Good god, when was the last time someone visited this town? Weren't there out of town relatives or casual road trippers or something?
"You're out all night," a voice yells from the floor above the two women, "And now you're going out again."
"I should've moved to Boston!" a younger woman retorts as she flounces down the steps, dressed to go clubbing (were there clubs in Storybrooke?), followed by an elderly woman who had registered the complaint.
"I'm sorry that my heart attack interfered with your plans to sleep your way down the Eastern Seaboard!" Ada's eyebrows raise and she makes a mental note not to mess with the older woman- she's got bite.
"Excuse me?" Emma interrupts before the, no doubt, family drama can continue. "I'd- like a room?"
"Really?" the older woman asks, clearly shocked, both Emma and Ada nod, and the B&B owner springs into action, grabbing a ledger from behind the registry desk, "Would you like a forest view or a square view? Normally there's an upgrade fee for the square, but as the rent is due, I'll wave it."

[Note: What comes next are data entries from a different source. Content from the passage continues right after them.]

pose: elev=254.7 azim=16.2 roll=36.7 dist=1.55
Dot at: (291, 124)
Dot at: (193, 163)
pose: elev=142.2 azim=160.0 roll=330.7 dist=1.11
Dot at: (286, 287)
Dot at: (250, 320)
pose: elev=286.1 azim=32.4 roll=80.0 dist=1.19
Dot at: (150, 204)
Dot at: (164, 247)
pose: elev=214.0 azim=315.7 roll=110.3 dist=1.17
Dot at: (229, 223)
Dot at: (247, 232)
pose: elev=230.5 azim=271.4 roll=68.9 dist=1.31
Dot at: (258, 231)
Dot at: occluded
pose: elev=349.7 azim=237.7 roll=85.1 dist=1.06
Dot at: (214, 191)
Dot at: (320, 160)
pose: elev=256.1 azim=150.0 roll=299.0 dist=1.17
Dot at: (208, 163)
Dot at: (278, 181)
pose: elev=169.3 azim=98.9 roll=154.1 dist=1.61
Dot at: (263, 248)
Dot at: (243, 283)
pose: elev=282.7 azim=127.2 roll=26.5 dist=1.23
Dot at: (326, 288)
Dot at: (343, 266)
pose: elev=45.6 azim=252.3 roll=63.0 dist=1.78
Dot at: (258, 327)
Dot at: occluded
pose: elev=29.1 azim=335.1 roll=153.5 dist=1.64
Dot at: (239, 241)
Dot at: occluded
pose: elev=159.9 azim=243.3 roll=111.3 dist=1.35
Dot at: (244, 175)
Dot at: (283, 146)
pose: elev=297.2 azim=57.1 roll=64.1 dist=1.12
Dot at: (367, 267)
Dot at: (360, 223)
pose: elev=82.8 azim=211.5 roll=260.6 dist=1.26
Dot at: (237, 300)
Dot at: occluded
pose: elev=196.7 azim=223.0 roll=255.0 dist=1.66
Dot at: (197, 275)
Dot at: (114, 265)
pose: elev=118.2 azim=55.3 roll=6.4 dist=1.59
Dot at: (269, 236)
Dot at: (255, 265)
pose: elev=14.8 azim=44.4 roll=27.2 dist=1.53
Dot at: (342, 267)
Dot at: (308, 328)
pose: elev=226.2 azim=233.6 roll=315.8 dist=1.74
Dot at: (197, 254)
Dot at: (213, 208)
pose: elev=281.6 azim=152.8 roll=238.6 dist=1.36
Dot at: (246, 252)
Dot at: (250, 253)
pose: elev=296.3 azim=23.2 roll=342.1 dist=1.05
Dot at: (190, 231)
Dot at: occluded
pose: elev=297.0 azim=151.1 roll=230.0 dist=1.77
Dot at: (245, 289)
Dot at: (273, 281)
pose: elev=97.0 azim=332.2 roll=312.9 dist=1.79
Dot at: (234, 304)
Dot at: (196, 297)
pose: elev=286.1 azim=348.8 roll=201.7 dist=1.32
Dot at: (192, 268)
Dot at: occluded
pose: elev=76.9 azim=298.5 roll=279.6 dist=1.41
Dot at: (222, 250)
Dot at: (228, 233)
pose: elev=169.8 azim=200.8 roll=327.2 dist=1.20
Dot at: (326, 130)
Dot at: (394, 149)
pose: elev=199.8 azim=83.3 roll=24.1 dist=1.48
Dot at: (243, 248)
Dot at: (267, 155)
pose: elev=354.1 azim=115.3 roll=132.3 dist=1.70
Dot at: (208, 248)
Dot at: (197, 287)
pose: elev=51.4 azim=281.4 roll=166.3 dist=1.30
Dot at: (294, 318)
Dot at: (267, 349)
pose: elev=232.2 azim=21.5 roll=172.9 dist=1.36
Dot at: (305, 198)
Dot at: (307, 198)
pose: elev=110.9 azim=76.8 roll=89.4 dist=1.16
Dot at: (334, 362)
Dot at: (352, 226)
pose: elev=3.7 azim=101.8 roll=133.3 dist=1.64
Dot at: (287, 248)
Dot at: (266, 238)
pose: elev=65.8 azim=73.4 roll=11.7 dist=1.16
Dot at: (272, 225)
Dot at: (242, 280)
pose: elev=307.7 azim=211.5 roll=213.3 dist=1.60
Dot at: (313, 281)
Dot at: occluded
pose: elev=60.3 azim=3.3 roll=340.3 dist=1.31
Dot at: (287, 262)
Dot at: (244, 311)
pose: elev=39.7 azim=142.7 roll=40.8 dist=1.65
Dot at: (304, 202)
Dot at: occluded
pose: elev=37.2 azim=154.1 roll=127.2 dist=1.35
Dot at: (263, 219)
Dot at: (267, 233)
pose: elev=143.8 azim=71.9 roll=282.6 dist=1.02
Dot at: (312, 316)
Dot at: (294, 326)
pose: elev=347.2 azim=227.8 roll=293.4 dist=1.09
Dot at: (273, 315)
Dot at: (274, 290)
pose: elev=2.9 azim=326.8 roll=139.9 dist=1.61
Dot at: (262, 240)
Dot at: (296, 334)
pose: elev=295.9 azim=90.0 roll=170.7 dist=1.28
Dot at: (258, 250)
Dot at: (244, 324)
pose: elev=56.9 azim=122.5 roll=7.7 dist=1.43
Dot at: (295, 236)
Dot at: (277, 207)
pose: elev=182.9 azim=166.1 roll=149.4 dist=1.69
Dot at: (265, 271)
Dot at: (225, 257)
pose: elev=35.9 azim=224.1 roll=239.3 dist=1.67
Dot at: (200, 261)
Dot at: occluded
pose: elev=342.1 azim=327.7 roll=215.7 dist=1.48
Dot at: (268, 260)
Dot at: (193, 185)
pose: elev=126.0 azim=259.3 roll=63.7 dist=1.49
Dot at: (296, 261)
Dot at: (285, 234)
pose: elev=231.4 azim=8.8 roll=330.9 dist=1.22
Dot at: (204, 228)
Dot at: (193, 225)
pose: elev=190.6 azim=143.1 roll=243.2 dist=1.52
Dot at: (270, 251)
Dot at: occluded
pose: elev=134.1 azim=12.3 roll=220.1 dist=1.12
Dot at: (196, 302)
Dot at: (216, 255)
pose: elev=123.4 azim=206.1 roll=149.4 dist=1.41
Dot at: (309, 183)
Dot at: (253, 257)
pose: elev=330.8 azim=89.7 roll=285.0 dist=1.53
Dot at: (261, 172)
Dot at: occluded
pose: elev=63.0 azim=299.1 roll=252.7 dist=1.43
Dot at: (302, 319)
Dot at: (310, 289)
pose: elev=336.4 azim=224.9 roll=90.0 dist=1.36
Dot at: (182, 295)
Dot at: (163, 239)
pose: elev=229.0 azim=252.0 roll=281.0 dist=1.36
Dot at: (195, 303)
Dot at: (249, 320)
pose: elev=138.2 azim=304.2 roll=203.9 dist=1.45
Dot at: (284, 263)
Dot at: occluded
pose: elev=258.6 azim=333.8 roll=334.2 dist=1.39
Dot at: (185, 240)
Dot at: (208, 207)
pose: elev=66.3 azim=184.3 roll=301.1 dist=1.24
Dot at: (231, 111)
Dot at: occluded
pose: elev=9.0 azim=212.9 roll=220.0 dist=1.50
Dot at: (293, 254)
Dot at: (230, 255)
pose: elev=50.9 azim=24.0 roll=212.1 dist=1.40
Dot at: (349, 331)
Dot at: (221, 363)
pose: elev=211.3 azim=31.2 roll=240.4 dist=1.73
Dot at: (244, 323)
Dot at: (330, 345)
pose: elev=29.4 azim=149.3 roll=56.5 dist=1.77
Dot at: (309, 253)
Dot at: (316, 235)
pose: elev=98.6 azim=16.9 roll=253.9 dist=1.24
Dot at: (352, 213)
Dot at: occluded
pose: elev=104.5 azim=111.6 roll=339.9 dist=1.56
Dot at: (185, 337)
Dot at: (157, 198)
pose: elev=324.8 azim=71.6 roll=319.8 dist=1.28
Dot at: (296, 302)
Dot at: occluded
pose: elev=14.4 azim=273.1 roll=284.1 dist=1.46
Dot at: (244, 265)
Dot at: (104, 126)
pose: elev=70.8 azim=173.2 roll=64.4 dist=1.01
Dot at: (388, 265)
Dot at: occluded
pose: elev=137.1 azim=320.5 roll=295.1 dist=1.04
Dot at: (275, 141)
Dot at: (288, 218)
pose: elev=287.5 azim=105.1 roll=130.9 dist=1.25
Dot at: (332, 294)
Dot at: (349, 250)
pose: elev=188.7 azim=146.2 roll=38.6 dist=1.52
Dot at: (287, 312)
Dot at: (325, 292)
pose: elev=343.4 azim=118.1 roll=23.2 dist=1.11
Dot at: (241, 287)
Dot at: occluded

"Square is fine," Emma says.
"I'll just have the room next to hers," Ada adds.
"Now- names?" the woman continues, filling out the appropriate blanks on the paper.
"Ada Ward."
"Swan. Emma Swan."
"Emma?" comes another voice, and Ada jumps slightly before turning around to look- it's an older man, leaning slightly on a cane, and he reminds her of old mobster movies somehow. Her prickings act up yet again and she's wondering what it is about this town that makes her senses go haywire. "What a lovely name," he tells Emma with a small smile.
"Thanks," the blonde replies, unconcerned.
The B&B owner removes a wad of cash from a draw and holds it out to the man, "It's all here," she informs him.
Ada flinches back as the man reaches past her to grab the money, "Yes, yes. Of course it is, dear," he replies, "Thank you," he says in a way that conveys no gratitude before once again turning to Emma, "Enjoy your stay, Emma. And your friend, too, of course." With a nod at both girls (and was Ada imagining the look of confusion when he saw looked at her?), he departed. Ada felt herself relax minimally as the prickings died down.
"Who's that?" Emma asks.
"Mr. Gold," the young woman is the one who replies, "He owns this place."
"What? The inn?" Emma asks.
"No," the elderly woman informs them, "The town." The pause that ensues gives Ada way too much time to remember every single horror story and Stephen King novel she had read that took place in small town. Fortunately, the older woman breaks her out of her musings by asking "So. How long will you be with us?"
"A week," Emma immediately answers with so much determination that Ada wonders at the significance of that amount of time, "Just a week."
"Great," the owner says, grabbing two keys from the shelves beside her, "Welcome to Storybrooke," she tells the two girls as they both reach out and take them.
They didn't realize it, but at that moment, the clocktower began to move.